[Stored items]

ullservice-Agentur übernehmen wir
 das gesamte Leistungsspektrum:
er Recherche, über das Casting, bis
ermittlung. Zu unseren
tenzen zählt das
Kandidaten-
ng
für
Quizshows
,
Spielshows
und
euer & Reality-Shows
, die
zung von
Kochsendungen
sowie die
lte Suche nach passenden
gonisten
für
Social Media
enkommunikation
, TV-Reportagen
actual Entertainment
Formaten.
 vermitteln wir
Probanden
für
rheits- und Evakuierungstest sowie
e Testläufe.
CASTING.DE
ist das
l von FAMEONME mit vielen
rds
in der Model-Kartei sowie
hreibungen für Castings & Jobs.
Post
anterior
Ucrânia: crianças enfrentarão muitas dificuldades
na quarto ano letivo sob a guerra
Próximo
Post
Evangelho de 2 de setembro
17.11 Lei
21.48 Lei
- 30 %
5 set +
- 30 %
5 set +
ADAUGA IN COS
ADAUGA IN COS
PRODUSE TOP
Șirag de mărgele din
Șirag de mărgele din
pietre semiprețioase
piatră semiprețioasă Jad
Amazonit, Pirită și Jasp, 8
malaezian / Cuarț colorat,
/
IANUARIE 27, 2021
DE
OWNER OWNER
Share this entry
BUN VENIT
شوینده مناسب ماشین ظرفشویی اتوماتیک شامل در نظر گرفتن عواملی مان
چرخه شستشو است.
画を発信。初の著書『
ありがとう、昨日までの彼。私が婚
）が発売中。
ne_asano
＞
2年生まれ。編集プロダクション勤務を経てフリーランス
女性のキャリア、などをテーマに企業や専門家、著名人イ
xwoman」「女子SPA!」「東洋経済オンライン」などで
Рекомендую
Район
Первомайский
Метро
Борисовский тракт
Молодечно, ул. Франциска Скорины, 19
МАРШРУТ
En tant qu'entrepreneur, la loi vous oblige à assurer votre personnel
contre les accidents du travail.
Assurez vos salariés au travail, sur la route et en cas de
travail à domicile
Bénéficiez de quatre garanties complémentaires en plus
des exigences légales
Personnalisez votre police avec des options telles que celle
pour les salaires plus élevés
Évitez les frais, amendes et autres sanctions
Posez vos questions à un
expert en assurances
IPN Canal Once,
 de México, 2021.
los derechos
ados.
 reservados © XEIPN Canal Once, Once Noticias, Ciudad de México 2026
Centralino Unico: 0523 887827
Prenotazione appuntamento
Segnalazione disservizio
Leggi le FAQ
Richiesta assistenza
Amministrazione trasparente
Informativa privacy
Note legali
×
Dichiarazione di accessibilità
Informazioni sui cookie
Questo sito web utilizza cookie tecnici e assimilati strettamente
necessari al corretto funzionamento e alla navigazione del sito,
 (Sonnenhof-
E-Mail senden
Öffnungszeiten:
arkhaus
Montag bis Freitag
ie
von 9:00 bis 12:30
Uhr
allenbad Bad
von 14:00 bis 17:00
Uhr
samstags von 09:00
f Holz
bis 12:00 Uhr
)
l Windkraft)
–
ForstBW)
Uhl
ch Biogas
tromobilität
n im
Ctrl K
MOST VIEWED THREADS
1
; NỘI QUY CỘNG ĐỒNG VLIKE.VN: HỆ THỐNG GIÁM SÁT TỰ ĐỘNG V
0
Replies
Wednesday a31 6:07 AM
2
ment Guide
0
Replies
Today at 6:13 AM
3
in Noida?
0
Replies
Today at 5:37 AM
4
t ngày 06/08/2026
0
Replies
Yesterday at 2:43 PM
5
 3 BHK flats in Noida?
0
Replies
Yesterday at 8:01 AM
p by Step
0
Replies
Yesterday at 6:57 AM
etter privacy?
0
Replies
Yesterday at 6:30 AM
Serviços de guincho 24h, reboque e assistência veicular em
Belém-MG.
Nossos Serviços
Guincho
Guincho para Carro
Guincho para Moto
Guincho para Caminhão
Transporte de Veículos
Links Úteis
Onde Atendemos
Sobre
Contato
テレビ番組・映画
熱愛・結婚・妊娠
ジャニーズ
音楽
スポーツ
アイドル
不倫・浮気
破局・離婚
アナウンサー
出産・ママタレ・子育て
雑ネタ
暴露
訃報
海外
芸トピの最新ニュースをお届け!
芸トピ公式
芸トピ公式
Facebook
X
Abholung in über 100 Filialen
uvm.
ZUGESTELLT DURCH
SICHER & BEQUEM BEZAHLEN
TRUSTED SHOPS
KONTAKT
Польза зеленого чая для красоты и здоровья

Work to be completed:
If a line holds the string "cookie", it counts; please state how many such lines there are in the data, with nothing more.

Completed exercise:
2